═══ Data supplied

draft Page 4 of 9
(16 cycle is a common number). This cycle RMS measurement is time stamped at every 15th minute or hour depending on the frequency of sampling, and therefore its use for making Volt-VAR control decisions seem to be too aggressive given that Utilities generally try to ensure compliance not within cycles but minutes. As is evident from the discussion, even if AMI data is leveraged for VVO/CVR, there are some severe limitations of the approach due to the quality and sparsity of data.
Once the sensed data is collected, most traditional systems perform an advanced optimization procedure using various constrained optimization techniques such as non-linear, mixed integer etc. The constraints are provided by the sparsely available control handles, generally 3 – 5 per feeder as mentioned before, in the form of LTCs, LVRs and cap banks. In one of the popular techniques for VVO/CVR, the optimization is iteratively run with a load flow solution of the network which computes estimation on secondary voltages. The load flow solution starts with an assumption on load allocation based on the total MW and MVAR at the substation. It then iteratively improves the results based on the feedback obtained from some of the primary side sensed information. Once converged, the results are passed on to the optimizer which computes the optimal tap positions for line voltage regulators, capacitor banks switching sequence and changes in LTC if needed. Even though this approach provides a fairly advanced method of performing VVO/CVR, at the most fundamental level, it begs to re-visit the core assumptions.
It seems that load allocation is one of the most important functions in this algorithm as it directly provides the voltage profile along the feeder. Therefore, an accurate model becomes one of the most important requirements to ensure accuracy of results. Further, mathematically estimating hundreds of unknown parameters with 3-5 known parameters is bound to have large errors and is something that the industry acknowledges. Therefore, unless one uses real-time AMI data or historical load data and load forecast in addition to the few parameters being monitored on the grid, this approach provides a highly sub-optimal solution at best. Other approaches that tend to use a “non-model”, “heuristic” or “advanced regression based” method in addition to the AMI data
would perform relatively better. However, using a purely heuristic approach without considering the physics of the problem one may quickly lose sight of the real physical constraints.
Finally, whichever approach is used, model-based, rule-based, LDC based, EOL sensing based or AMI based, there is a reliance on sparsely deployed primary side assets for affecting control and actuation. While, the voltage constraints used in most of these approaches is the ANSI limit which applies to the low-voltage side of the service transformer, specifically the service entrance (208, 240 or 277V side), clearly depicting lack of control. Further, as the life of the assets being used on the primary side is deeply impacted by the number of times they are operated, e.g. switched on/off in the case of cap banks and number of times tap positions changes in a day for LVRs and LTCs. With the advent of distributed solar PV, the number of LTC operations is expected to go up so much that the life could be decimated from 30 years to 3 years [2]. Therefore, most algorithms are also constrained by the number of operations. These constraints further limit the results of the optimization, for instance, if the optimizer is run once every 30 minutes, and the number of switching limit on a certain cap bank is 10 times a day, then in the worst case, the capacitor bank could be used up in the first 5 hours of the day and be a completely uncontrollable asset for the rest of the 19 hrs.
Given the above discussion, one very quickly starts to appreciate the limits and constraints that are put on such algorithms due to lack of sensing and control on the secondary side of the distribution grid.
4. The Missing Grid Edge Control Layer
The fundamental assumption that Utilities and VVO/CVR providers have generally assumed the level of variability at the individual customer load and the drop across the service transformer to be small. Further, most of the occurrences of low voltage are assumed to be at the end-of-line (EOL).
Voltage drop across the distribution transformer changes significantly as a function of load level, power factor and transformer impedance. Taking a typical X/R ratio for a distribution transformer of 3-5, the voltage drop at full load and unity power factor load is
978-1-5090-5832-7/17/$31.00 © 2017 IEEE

══════

— Problem details —
Only a number is expected: the count of lines in the data that contain the word "quickly".

— Solution for this task —
2